La legge non ammette ignoranza. Almeno fino a un certo punto. O meglio, dipende quali sono i soggetti che si dimostrano ignoranti. Sono queste le conclusioni a cui si arriva leggendo la sentenza del Tribunale penale di Aosta – riportata dal Corriere della Sera – che ha assolto 24 consiglieri regionali in rappresentanza di tutti i partiti, salvandoli anche dalla restituzione di una somma pari a 607.000 euro.
L’accusa era quella tipica di questi casi: peculato. In pratica, i soldi percepiti come rimborsi elettorali, invece di essere utilizzati per attività politica, venivano impiegati per spese di natura privata.
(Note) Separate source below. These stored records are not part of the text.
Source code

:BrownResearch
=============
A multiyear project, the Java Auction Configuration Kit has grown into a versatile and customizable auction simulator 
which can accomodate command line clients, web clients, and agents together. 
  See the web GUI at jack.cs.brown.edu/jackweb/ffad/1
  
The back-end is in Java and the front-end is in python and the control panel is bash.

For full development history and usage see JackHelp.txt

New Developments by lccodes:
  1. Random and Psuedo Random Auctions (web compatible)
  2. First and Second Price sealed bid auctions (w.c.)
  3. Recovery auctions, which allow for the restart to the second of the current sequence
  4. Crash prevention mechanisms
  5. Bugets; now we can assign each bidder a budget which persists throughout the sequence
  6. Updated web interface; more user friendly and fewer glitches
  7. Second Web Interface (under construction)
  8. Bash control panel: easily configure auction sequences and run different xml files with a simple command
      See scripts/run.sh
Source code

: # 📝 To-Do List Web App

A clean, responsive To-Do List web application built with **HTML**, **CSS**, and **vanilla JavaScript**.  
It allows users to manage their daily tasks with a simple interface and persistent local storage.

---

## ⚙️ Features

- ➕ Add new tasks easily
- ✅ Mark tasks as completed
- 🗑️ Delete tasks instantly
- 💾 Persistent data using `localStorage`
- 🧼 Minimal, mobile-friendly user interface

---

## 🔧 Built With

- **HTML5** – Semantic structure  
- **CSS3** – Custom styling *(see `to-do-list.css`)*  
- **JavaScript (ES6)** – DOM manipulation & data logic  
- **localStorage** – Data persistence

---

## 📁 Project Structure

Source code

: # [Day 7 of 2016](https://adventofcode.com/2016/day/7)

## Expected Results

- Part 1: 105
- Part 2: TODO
E che spese. Cene di lusso a base di mazzancolle fresche fatte arrivare per l’occasione, carne di capra, motorini, gioielli di lusso, ristrutturazioni di casa. Di tutto e di più. Tutto a spese del contribuente.
Manca il dolo
Come i 24 consiglieri si siano salvati da una condanna sicura, va da sé. Dando per certi i fatti contestati dalla Procura, il Tribunale di primo grado ha assolto gli imputati perché non consapevoli di violare, con la loro condotta spendacciona, le leggi dello Stato. Insomma, essendo il reato composto da elemento oggettivo (fatto) ed elemento soggettivo (dolo), i giudici hanno ritenuto assente quest’ultimo e pertanto hanno chiarito come il reato in oggetto non potesse essersi concretizzato.
Giuridicamente, non fa una piega. Basta sfogliare qualunque manuale di diritto penale per rendersi conto che, senza dolo, un reato non esiste. Qualche dubbio, tuttavia, sorge spontaneo: davvero i consiglieri regionali non sapevano che, comprando con soldi pubblici destinati all’attività politica un motorino, avrebbero infranto la legge? E con quali modalità il tribunale ha desunto l’assenza del dolo?
La condotta, ancorché penalmente irrilevante, getta qualche ombra sulle modalità con le quali viene gestita la regione valdostana. Soprattutto, su chi la gestisce: persone incapaci di intendere e di volere. Lo dice una sentenza.